Host An Event

Host or Attend An Event

There are many ways to get involved in your community to raise awareness about one or more of the epidemics. Learning and spreading the facts is one way. We can all do our part to fight stigma and End the Syndemic!

Host a testing event, educational event, World AIDS Day event, or even a memorial vigil at your school, church, or community center. October is AIDS Awareness Month and December 1st is World AIDS Day.

Click on Learn More to find a list of all the National HIV Awareness Days:

Learn More
International Overdose Awareness Day

HIV isn’t the only epidemic with an international awareness day. Attend a statewide or local Overdose Awareness Day Event on August 31st! Click the link to check out Connecticut’s 2021 International Overdose Awareness Day Flyer.

Join a Meeting

Attend a meeting

Click a meeting below for more information:

The CT HIV Planning Consortium (CHPC) is a statewide planning body for HIV care and prevention services. It is a diverse group of providers and community members, including PLWH. Meetings are open to the public.

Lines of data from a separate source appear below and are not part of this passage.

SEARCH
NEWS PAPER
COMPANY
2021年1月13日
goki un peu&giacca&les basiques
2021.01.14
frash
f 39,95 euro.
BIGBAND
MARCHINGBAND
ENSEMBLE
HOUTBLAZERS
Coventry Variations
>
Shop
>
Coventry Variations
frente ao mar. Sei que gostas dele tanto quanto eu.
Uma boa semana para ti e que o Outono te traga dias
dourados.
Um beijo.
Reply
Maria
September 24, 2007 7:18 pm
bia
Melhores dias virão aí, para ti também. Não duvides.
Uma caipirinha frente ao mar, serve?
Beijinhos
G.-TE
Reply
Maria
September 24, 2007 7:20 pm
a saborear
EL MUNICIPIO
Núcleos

The Ryan White Part A Planning Council serves Hartford, Tolland and Middlesex counties, meets regularly and is supported by Amplify Staff, Marie Raynor.

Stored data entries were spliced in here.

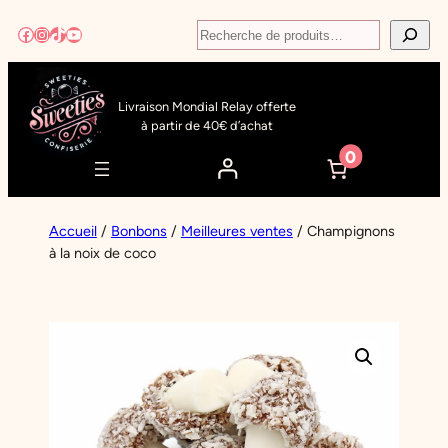
Aller
Recherche
Facebook
Instagram
TikTok
YouTube
au
contenu
Livraison Mondial Relay offerte
à partir de 40€ d’achat
0
Accueil
/
Bonbons
/
Meilleures ventes
/ Champignons
à la noix de coco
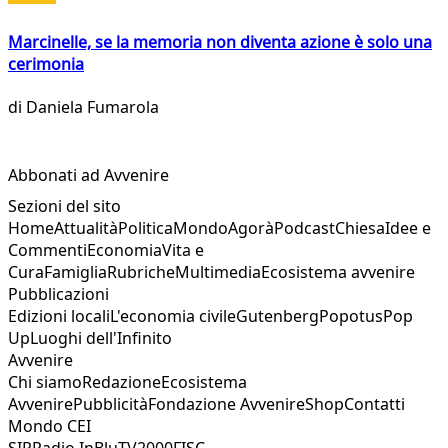
Marcinelle, se la memoria non diventa azione è solo una
cerimonia
di
Daniela Fumarola
Abbonati ad Avvenire
Sezioni del sito
Home
Attualità
Politica
Mondo
Agorà
Podcast
Chiesa
Idee e
Commenti
Economia
Vita e
Cura
Famiglia
Rubriche
Multimedia
Ecosistema avvenire
Pubblicazioni
Edizioni locali
L'economia civile
Gutenberg
Popotus
Pop
Up
Luoghi dell'Infinito
Avvenire
Chi siamo
Redazione
Ecosistema
Avvenire
Pubblicità
Fondazione Avvenire
Shop
Contatti
Mondo CEI
SIR
Radio InBlu
TV2000
FISC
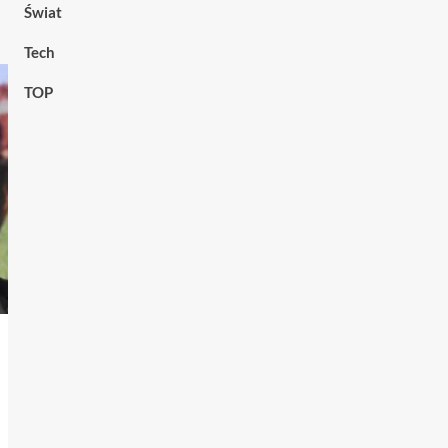
Świat
Tech
TOP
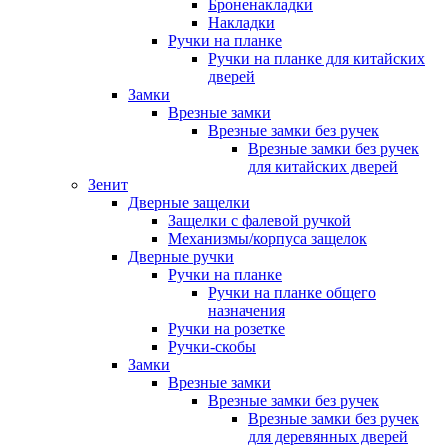
Броненакладки
Накладки
Ручки на планке
Ручки на планке для китайских
дверей
Замки
Врезные замки
Врезные замки без ручек
Врезные замки без ручек
для китайских дверей
Зенит
Дверные защелки
Защелки с фалевой ручкой
Механизмы/корпуса защелок
Дверные ручки
Ручки на планке
Ручки на планке общего
назначения
Ручки на розетке
Ручки-скобы
Замки
Врезные замки
Врезные замки без ручек
Врезные замки без ручек
для деревянных дверей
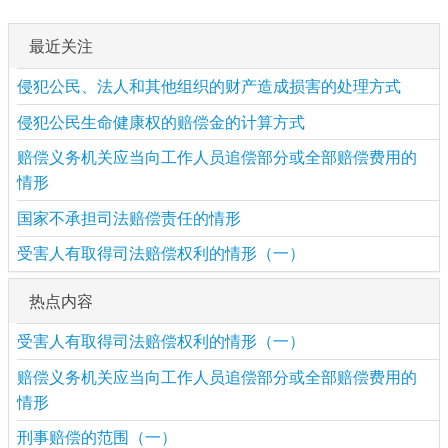
最近关注
侵犯公民、法人和其他组织的财产造成损害的处理方式
侵犯公民生命健康权的赔偿金的计算方式
赔偿义务机关应当向工作人员追偿部分或全部赔偿费用的
情形
国家不承担司法赔偿责任的情形
受害人有取得司法赔偿权利的情形（一）
热点内容
受害人有取得司法赔偿权利的情形（一）
赔偿义务机关应当向工作人员追偿部分或全部赔偿费用的
情形
刑事赔偿的范围（一）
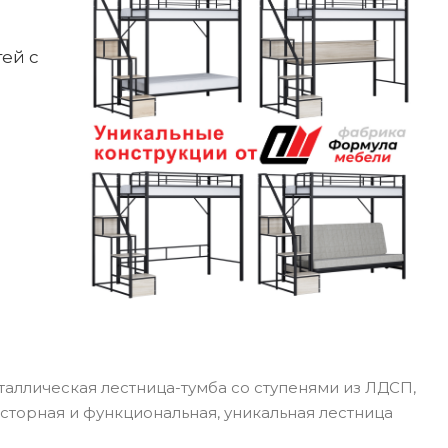
ей с
ллическая лестница-тумба со ступенями из ЛДСП,
сторная и функциональная, уникальная лестница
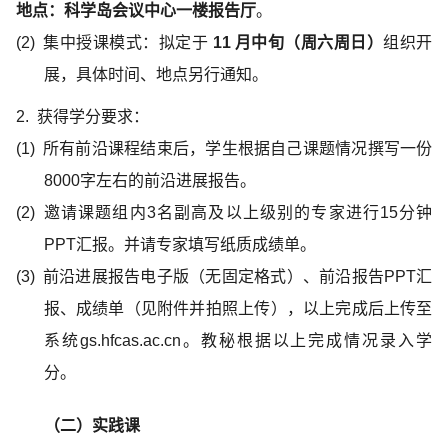
地点：科学岛会议中心一楼报告厅
。
(2)
集中授课模式：拟定于
11 月
中旬
（周六周日）
组织开
展，具体时间、地点另行通知。
2.
获得学分要求：
(1)
所有前沿课程结束后，学生根据自己课题情况撰写一份
8000字左右的前沿进展报告。
(2)
邀请课题组内3名副高及以上级别的专家进行15分钟
PPT汇报。并请专家填写纸质成绩单。
(3)
前沿进展报告电子版（无固定格式）、前沿报告PPT汇
报、成绩单（见附件并拍照上传），以上完成后上传至
系统gs.hfcas.ac.cn。教秘根据以上完成情况录入学
分。
（二）
实践课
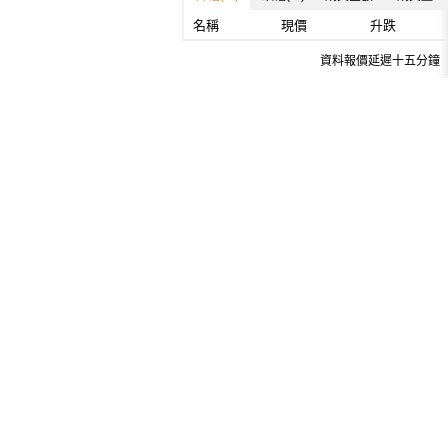
名稱
現價
升跌
資料報價延遲十五分鐘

The New Haven/Fairfield Counties Ryan White Planning Council has local meetings to plan how HIV care and prevention services will be funded and implemented at the local level. Meetings are open to the public.

Help Combat Stigma

What is stigma?

Stigma refers to unfair attitudes, behaviors, beliefs, or judgements toward people living with HIV or at risk for HIV. People with HIV, STIs, SUD or VH, are often treated and talked about negatively, and this can cause them harm and keep them from getting the help and services they need. 

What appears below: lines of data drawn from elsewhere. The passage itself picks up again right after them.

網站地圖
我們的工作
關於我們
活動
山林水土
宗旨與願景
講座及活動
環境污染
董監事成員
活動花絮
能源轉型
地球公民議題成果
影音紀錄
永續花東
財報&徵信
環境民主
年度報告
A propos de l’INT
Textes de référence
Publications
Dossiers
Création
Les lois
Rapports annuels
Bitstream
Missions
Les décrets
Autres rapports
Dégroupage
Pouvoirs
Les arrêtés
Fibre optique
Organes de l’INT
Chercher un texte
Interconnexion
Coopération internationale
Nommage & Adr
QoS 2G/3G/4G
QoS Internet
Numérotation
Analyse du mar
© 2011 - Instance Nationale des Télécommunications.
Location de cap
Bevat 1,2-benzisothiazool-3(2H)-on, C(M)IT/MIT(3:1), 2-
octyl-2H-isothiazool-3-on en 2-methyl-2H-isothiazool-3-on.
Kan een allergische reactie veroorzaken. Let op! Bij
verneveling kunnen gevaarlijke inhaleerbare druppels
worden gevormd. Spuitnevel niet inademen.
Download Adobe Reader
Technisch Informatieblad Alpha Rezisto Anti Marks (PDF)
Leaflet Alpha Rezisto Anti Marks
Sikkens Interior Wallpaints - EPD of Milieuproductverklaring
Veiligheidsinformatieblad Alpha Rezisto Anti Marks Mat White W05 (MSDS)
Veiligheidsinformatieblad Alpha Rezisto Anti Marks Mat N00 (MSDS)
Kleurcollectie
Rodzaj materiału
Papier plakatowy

How does stigma impact people?

Stigma and discrimination:

  • Make it harder for people and communities to combat HIV
  • Make it harder for people to get tested for HIV out of fear of being labeled and mistreated
  • Make it harder for people living with HIV to get the lifesaving services they need
  • Make it harder for people living with HIV to disclose their status to family, friends and partners

Enacted Stigma can:

  • Result in discrimination or potential violence
  • Result in loss of housing, jobs, relationships, etc.
  • Result in reduced hope, fear, anxiety, depression, isolation, etc.
  • Result in people with HIV not getting the information and services needed for fear it will make others think they have HIV, are promiscuous or unfaithful, or are members of populations associated with HIV, like people who inject drugs, sex workers and gay men.
  • Result in poorer health outcomes.
  • It can make people less likely to get tested for HIV, use condoms, ask their partners about their status, use clean needles and injection equipment, or access biomedical prevention options, such as male circumcision and pre-exposure prophylaxis (PEP), essentially preventing them from staying safe.